AUFGABENSTELLUNG
Beantworten Sie anhand des Artikels über die Koalition folgende Fragen:
1. Auf welchem Schloss soll die Grundlage für eine bessere Kommunikation gelegt werden?
2. Welches Amt hat Peter Tauber inne?
3. Welcher Zeitung gegenüber äußerte Volker Kauder „Das geht nicht“?

QUELLTEXT
::::::::

Politik: Frischgebackene Differenzen

In der Union findet der Auftakt der Koalition keinen Gefallen. Die Frischlinge in der SPD haben sich zu aufmüpfig gegeben Nun soll bei der Klausurtagung auf Schloss Meseberg die Grundlage für eine bessere Kommunikation gelegt werden.

Berlin - Peter Tauber ist neu im Geschäft, aber eine dezidierte Meinung zu den Katzbalgereien der frischgebackenen Koalitionäre verbreitet der frischgebackene CDU-Generalsekretär trotzdem schon: „Immer wenn Diskussionen nicht gleich zu einem Ergebnis führen, dann fragt man sich, warum sie geführt werden“, sagt Tauber am Montag nach einer Schaltkonferenz der CDU-Führung. „Insofern wünsche ich mir in manchen Debatten etwas mehr Stringenz.“

Man darf diese Mahnung wohl eins zu eins für die Meinung der CDU-Vorsitzenden nehmen. Angela Merkel, berichtet Tauber nämlich über seine bisherigen Erfahrungen mit der bettlägerigen Chefin, sei „sehr kommunikationsfreudig“. Er hat also mitgekriegt, wie sich Merkel über das ärgert, was ihr Fraktionschef Volker Kauder so gerade eben noch keinen „Fehlstart“ nennen will: Über die Feiertage haben sich zumal die SPD-Neulinge im Kabinett mit allerlei Positionen und Ideen zu Wort gemeldet, die sicher von Herzen kommen, aber nicht vom Koalitionsvertrag gedeckt sind. „Das geht nicht“, sagte Kauder der „Bild“-Zeitung.

::::::::

[Einträge eines Datensatzes]
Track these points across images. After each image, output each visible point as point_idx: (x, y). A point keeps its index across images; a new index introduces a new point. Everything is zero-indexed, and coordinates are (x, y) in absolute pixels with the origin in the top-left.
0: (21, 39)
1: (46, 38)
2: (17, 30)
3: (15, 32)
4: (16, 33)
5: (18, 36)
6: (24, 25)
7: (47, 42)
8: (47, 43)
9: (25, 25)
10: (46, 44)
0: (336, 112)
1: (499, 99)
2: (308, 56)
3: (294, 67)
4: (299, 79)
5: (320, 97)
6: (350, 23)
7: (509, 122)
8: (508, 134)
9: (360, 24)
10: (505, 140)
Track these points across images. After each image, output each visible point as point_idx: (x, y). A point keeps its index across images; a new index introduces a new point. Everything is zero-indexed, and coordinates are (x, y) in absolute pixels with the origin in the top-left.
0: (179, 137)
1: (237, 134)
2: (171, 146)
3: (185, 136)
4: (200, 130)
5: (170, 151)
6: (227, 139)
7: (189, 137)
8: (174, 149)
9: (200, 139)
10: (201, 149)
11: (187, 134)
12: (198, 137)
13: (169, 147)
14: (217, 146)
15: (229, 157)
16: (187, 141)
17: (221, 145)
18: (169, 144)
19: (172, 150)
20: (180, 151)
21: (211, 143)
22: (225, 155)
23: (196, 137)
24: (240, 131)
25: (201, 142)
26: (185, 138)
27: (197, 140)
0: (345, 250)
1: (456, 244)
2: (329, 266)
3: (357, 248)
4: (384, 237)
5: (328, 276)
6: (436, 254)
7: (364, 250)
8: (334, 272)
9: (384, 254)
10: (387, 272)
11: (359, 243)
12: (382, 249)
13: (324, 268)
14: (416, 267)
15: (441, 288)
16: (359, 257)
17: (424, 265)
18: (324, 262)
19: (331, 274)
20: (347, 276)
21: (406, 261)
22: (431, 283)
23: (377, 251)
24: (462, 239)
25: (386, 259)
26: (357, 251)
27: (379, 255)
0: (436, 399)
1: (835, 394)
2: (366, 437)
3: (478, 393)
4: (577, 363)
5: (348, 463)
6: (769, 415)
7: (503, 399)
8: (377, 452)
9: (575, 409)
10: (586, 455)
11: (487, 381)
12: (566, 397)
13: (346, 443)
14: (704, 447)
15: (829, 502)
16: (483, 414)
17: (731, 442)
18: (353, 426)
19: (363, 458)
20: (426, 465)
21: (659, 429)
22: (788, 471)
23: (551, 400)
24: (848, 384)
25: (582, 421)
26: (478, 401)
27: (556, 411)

::::::::

LÖSUNG
1. Auf Schloss Meseberg, bei der Klausurtagung.
2. Er ist CDU-Generalsekretär.
3. Der „Bild“-Zeitung.